EXTRACTED DATA:

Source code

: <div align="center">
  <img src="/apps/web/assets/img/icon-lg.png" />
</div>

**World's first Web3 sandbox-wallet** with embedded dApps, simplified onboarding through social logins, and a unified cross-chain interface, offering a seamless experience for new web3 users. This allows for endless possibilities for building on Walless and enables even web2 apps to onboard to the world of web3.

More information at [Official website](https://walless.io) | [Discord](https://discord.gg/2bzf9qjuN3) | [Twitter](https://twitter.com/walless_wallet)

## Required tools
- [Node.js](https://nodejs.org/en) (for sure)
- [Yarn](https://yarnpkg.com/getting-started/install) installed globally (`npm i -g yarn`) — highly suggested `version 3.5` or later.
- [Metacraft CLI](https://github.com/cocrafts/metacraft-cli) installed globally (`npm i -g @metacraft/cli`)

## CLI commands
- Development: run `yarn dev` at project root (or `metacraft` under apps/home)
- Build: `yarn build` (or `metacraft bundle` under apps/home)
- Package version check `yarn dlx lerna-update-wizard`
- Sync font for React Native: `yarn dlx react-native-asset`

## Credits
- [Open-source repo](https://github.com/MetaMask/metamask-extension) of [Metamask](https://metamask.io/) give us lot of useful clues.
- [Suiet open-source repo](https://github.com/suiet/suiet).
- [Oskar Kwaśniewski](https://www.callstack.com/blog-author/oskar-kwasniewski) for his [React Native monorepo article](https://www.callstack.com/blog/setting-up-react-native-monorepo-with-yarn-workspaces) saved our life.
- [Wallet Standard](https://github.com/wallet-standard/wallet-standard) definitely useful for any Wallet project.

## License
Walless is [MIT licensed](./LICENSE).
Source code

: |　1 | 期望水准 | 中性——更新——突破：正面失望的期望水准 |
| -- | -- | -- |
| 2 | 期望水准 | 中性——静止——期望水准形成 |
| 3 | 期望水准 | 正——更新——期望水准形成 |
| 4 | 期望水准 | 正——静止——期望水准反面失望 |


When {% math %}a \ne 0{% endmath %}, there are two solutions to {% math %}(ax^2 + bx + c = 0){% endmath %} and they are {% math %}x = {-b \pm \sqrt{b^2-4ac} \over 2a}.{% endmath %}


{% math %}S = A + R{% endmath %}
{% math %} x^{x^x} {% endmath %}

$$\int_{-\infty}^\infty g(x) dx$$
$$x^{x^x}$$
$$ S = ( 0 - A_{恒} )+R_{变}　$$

DIRECTIVE: Your task is to copy every line in the entries that holds the string "installed".

REPLY:
- [Yarn](https://yarnpkg.com/getting-started/install) installed globally (`npm i -g yarn`) — highly suggested `version 3.5` or later.
- [Metacraft CLI](https://github.com/cocrafts/metacraft-cli) installed globally (`npm i -g @metacraft/cli`)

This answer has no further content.